* **Instructions**:
A. Reproduce the part of the VaultLink sync page from "VaultLink faces a" to "that produced it.".
B. Decide whether each statement agrees with the VaultLink sync page, answering yes or no and quoting the deciding words: (i) VaultLink relies on a Rust library called reconcile-text for operational transformation on text documents; (ii) version branching is presented as well suited to real-time sync; (iii) VaultLink observes the individual keystrokes that produce each edit.

* **Given passage**:
────────
14 KiB
Sync Algorithm
VaultLink uses operational transformation (OT) to handle concurrent edits and maintain consistency across clients.
Operational Transformation
Operational transformation is a technique for managing concurrent edits to the same document. It transforms operations (edits) so they can be applied in different orders while preserving user intent.
Why OT?
Traditional conflict resolution approaches:
- Last write wins: Loses data, frustrating for users
- Manual merging: Interrupts workflow, requires user intervention
- Version branching: Complex, not suitable for real-time sync
Operational transformation:
- Automatic: No user intervention required
- Preserves all edits: No data loss
- Real-time: Changes appear immediately
- Intuitive: Behavior matches user expectations
The reconcile-text Library
VaultLink uses the reconcile-text Rust library for operational transformation on text documents.
Why reconcile-text over CRDTs?
VaultLink faces a differential synchronization challenge: users edit Obsidian vaults with various editors (Obsidian desktop, Obsidian mobile, Vim, VS Code, or any text editor), often while offline. This means we only observe the final state of each document after editing, not the individual keystrokes or operations that produced it.
The fundamental problem:
- CRDTs and traditional OT require capturing every individual operation (each character insertion, deletion, cursor movement)
────────
* **Listed entries**:
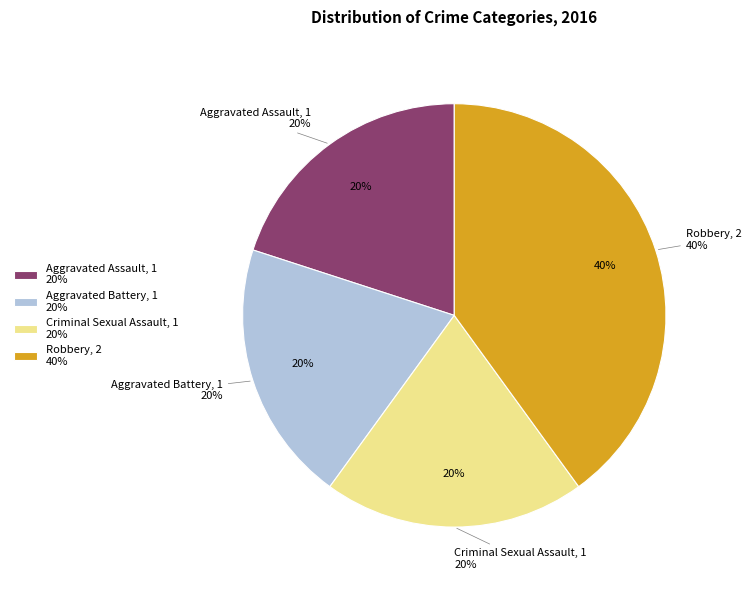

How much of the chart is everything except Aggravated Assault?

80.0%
────────
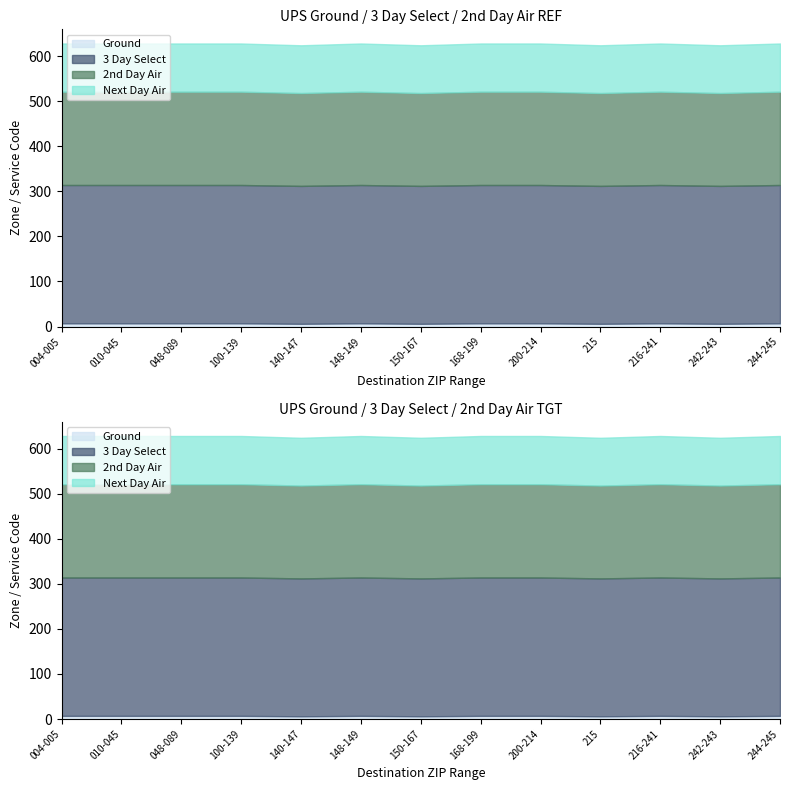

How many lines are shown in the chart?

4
────────
* **Solution list**:
A.
VaultLink faces a differential synchronization challenge: users edit Obsidian vaults with various editors (Obsidian desktop, Obsidian mobile, Vim, VS Code, or any text editor), often while offline. This means we only observe the final state of each document after editing, not the individual keystrokes or operations that produced it.

B.
(i) Yes: "VaultLink uses the reconcile-text Rust library for operational transformation on text documents."
(ii) No: "Version branching: Complex, not suitable for real-time sync"
(iii) No: "we only observe the final state of each document after editing, not the individual keystrokes or operations that produced it."